If I were a young man, I would spend a year in each country, learning the rudiments of a different language each year. I’d start at the Iberian peninsula and just work my way east, ending up in Vladivostok; then I’d take a right down toward Singapore, spend a little time in Indonesia, then double back through India and Africa, ending up around Gibraltar where I started.

I am no longer a young man, so I might not be able to do this, or at least not as much of it as I’d like. But if I wanted to learn a multitude of languages, this is how I’d do it.

Principal thinks bread is racist.

[quote]doogie wrote:

Principal thinks bread is racist.[/quote]

Only if it’s white bread.

Although the case could be made that Rainbo bread is both racist and gay.

[quote]Varqanir wrote:

[quote]doogie wrote:

Principal thinks bread is racist.[/quote]

Only if it’s white bread.

Although the case could be made that Rainbo bread is both racist and gay. [/quote]

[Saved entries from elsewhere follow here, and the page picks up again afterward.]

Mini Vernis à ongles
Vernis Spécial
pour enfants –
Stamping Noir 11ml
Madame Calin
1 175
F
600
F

That is why I don’t buy it…just kidding.

Before I was skeptical but lately I can’t help but feel there is a growing but subtle anti male sentiment in a lot of changes being made to schooling and early social programming.

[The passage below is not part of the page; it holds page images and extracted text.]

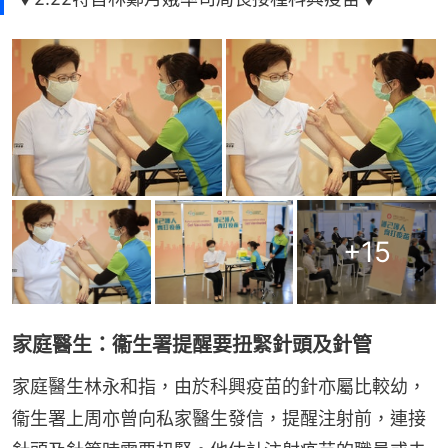
+
15
家庭醫生：衞生署提醒要扭緊針頭及針管
家庭醫生林永和指，由於科興疫苗的針亦屬比較幼，
衞生署上周亦曾向私家醫生發信，提醒注射前，連接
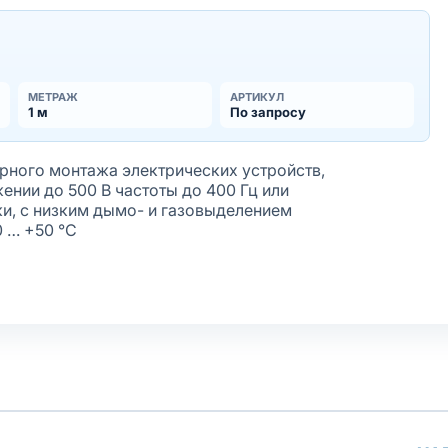
МЕТРАЖ
АРТИКУЛ
1 м
По запросу
ного монтажа электрических устройств,
нии до 500 В частоты до 400 Гц или
ки, с низким дымо- и газовыделением
0 … +50 °С
жёная
лочки
олнение оболочки
афиолету
ирующим элементом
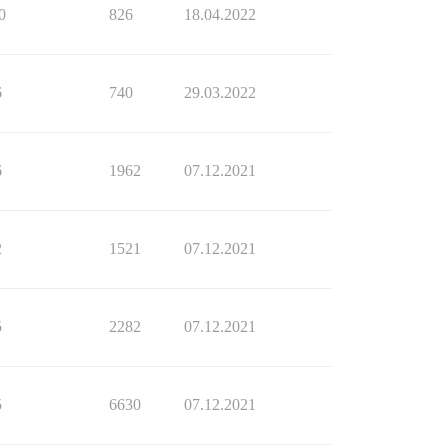
0
826
18.04.2022
6
740
29.03.2022
6
1962
07.12.2021
2
1521
07.12.2021
5
2282
07.12.2021
5
6630
07.12.2021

Since I am sure most of you might not be aware you can all go out and see Catching Fire tonight. Keep up with the genre and all ;).

[quote]Varqanir wrote:
There is some pretty compelling evidence from neurobiology that indicates that I a child is exposed to multiple languages before the age of five, his Broca’s area (the part of the auditory cortex associated with language) becomes “hard wired” for learning multiple languages.
[/quote]

I learned about that in a linguistics class and I believe it. People who try learning a second language later in life, and with languages late in life could be the teen years, end up having a hard time thinking in the new language. They translate in their minds first. I will never understand why a second language is not mandatory in American schools starting in kindergarten. I know so many people who wanted to learn a second language and ended up giving up.

[quote]zecarlo wrote:

[quote]Varqanir wrote:
There is some pretty compelling evidence from neurobiology that indicates that I a child is exposed to multiple languages before the age of five, his Broca’s area (the part of the auditory cortex associated with language) becomes “hard wired” for learning multiple languages.
[/quote]
I learned about that in a linguistics class and I believe it. People who try learning a second language later in life, and with languages late in life could be the teen years, end up having a hard time thinking in the new language. They translate in their minds first. I will never understand why a second language is not mandatory in American schools starting in kindergarten. I know so many people who wanted to learn a second language and ended up giving up. [/quote]

I agree
By the age of 5 I was introduced and using 5 languages because my family’s and home place’s multicultural back ground. I find it rather easy (relatively) to learn new languages, as in high school I was able to pick up German quite fast and learning mandarin so far has been easier then most people’s experiences with the language. I find it easier to think in the language then my peers.